The lost art of adjournment

The lost art of adjournment


In this modern era of GM strength computers, faster time controls and rapidplay finishes, it's sometimes easy to forget that the traditional way to finish a long game was to "adjourn" and play the game to a finish at a later date.

The great Russian masters would use this to their advantage by helping their compatriots with adjournment analysis against foreign opponents.  One of my favourite anecdotes concerns such an adjournment.  Mikhail Botvinnik and Paul Keres were helping to analyse Efim Geller's (pictured) game against Olafsson at Wijk Aan Zee in 1969.  Botvinnik found a plan which involved bringing the King to e1 and then offering a sacrifice of the exchange that would enable Geller to win, but unfortunately it could be prevented.  Botvinnik's advice to Geller was clear:

This plan would be successful:  Firstly his opponent would not expect it, and would not think to prevent it in time...Also the white King would be retracing its steps and Olafsson would be hoping for the position to be repeated three times and would not want to change the position himself...Finally, rock about in your chair several times, as many players do in a vain attempt to find a plan!

Soon after the resumption of play, Geller was in a winning position.  When asked what had happened, Geller simply smiled, "I rocked about!".

(This makes me feel a little better about my own case of gamesmanship).

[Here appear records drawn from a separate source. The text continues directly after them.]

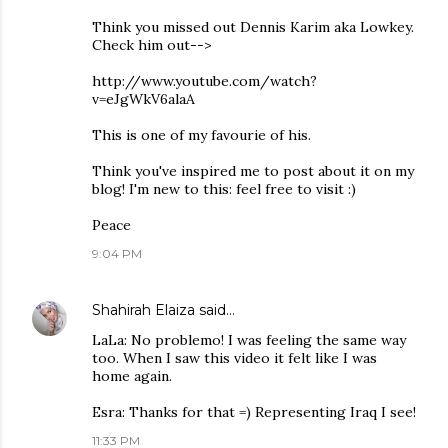
Think you missed out Dennis Karim aka Lowkey.
Check him out-->
http://www.youtube.com/watch?
v=eJgWkV6alaA
This is one of my favourie of his.
Think you've inspired me to post about it on my
blog! I'm new to this: feel free to visit :)
Peace
9:04 PM
Shahirah Elaiza
said…
LaLa: No problemo! I was feeling the same way
too. When I saw this video it felt like I was
home again.
Esra: Thanks for that =) Representing Iraq I see!
11:33 PM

I also recall an amusing little poem about an adjourned game:

A chessplayer travelled to finish a game;

he was sure he was going to win.

He talked all the way of the moves he would play,

and the knight which his rook would soon pin.

He continued to boast and became so engrossed

that he drove past a sign which said "Halt!",

and St.Peter's first words when he got to the gates were,

"Bad luck lad, you lost by default!" 




(the Botvinnik anecdote is taken from the book "The Psychology of Chess" by Hartston and Wason).